GDP (PPP Value): 303 Billion Kuwait Dinar
Capital: Kuwait City
Currency: Dinar (KWD)
Middle East, Situated in the Arabian Peninsula
Area: 17,818 km2
Population: 4.622 million (2018 estimate)
Arabic is the official language. English is widely spoken.
Islam is the official religion. Other religions are respected.
Kuwait has a petroleum-based economy; petroleum is the main export product. The Kuwaiti dinar is the highest-valued unit of currency in the world. According to the World Bank, Kuwait is the seventh richest country in the world per capita. Kuwait is the second richest GCC country per capita (after Qatar). Petroleum accounts for half of GDP and 90% of government income. Non-petroleum industries include financial services. In the past five years, there has been a significant rise in entrepreneurship and small business start-ups in Kuwait.
The informal sector is also on the rise, mainly due to the popularity of Instagram businesses. Kuwait is a major source of foreign economic assistance to other states through the Kuwait Fund for Arab Economic Development, an autonomous state institution created in 1961 on the pattern of international development agencies. In 1974, the fund's lending mandate was expanded to include all developing countries in the world.
In 2018 Kuwait enacted certain measures to regulate foreign labor. Citing security concerns, workers from Georgia will be subject to heightened scrutiny when applying for entry visas and an outright ban was being imposed on the entry of domestic workers from Guinea-Bissau and Vietnam. Workers from Bangladesh are also banned.
Despite its relatively small territory, Kuwait has proven crude oil reserves of 104 billion barrels, estimated to be 10% of the world's reserves. According to the constitution, all natural resources in the country are state property. Kuwait currently pumps 2.9 million bpd and its full production capacity is a little over 3 million bpd.
The Kuwait Investment Authority (KIA) is Kuwait's sovereign wealth fund specializing in foreign investment. The KIA is the world's oldest sovereign wealth fund. Since 1953, the Kuwaiti government has directed investments into Europe, United States and Asia Pacific. As of 2015, the holdings were valued at $592 billion in assets. It is the 5th largest sovereign wealth fund in the world.
Kuwait has a leading position in the financial industry in the GCC; the abyss that separates Kuwait from its Persian Gulf neighbors in terms of tourism, transport, and other measures of diversification is absent in the financial sector. The Emir has promoted the idea that Kuwait should focus its energies, in terms of economic development, on the financial industry. The historical preeminence of Kuwait (among the Persian Gulf monarchies) in finance dates back to the founding of the National Bank of Kuwait in 1952. The bank was the first local publicly traded corporation in the Persian Gulf region.

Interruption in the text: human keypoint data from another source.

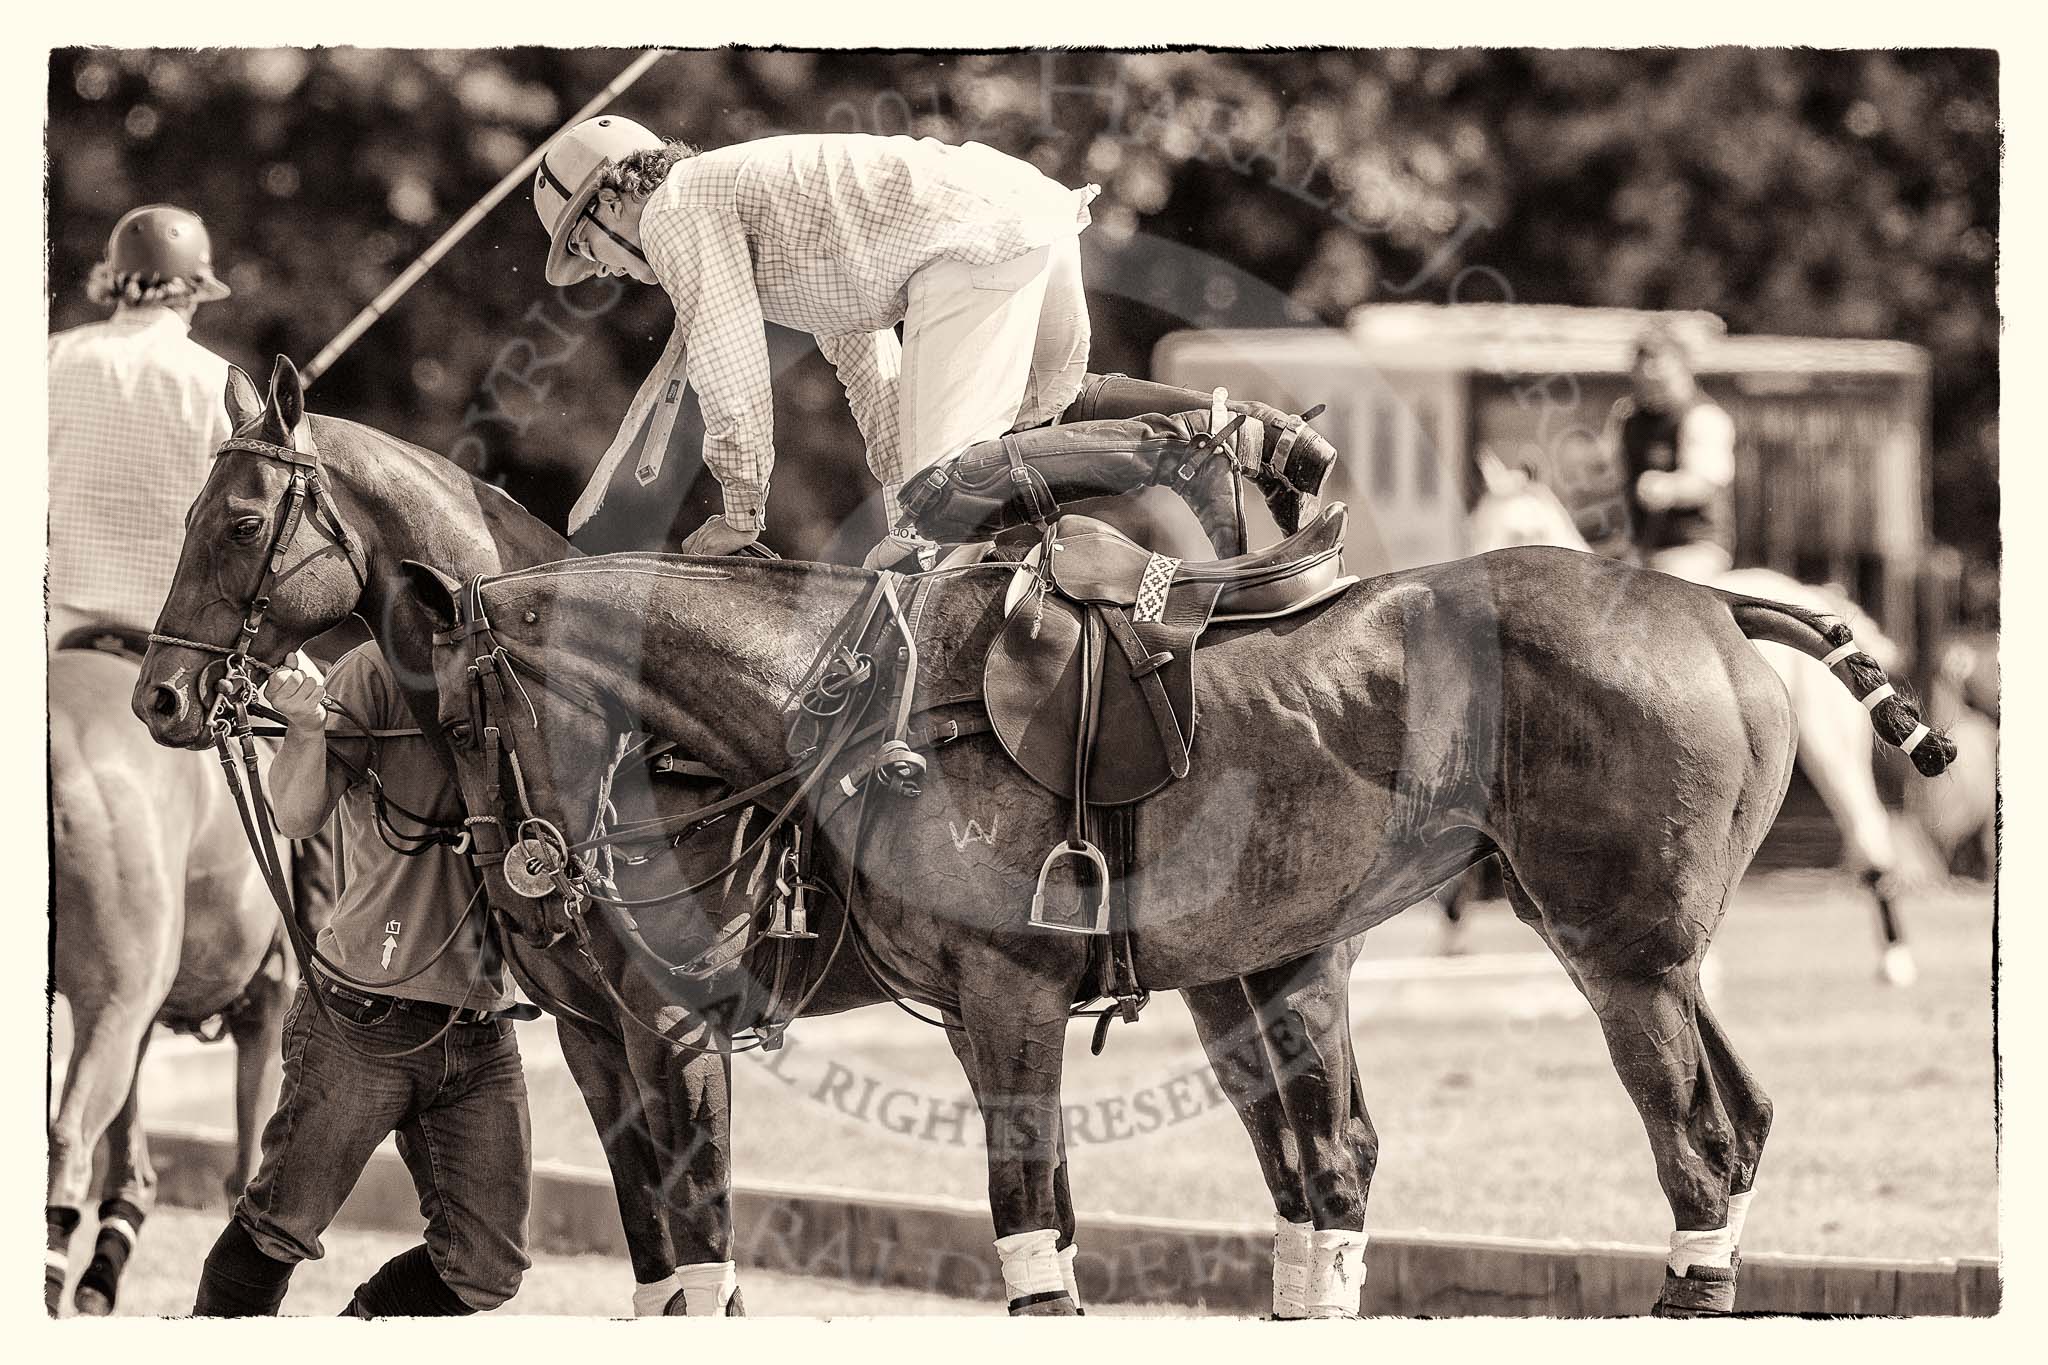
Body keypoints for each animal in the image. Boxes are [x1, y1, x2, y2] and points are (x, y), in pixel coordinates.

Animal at [132, 360, 1376, 1309]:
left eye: (237, 522)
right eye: (184, 516)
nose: (159, 697)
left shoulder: (677, 1025)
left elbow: (704, 1244)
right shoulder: (593, 1032)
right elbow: (654, 1251)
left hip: (1275, 963)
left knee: (1328, 1156)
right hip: (1223, 970)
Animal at [399, 527, 1949, 1309]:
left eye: (460, 718)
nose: (531, 882)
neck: (826, 703)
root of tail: (1712, 600)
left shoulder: (988, 999)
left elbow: (1021, 1228)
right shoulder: (639, 1031)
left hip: (1614, 957)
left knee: (1693, 1150)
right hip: (1610, 958)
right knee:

In the late 1970s and early 1980s, an alternative stock market, trading in shares of Persian Gulf companies, emerged in Kuwait, the Souk Al-Manakh. At its peak, its market capitalization was the third highest in the world, behind only the US and Japan, and ahead of the UK and France.
Kuwait has a large wealth-management industry that stands out in the region. Kuwaiti investment companies administer more assets than those of any other GCC country, save the much larger Saudi Arabia. The Kuwait Financial Centre, in a rough calculation, estimated that Kuwaiti firms accounted for over one-third of the total assets under management in the GCC. The relative strength of Kuwait in the financial industry extends to its stock market. For many years, the total valuation of all companies listed on the Kuwait Stock Exchange far exceeded the value of those on any other GCC bourse, except Saudi Arabia. In 2011, financial and banking companies made up more than half of the market capitalization of the Kuwaiti bourse; among all the Persian Gulf states, the market capitalization of Kuwaiti financial-sector firms was, in total, behind only that of Saudi Arabia. In recent years, Kuwaiti investment companies have invested large percentages of their assets abroad, and their foreign assets have become substantially larger than their domestic assets.
Kuwait is where the traditional co-exists with the modern in harmony. The welcoming people, aromatic food, history, shopping and local treasures make Kuwait a wonderful destination. Traditional architecture sits beside stunning beaches and bustling charming souqs. It is a warm and peaceful culture that consistently ranks Kuwait highly on the annual Global Peace Index and as one of the safest tourism destinations.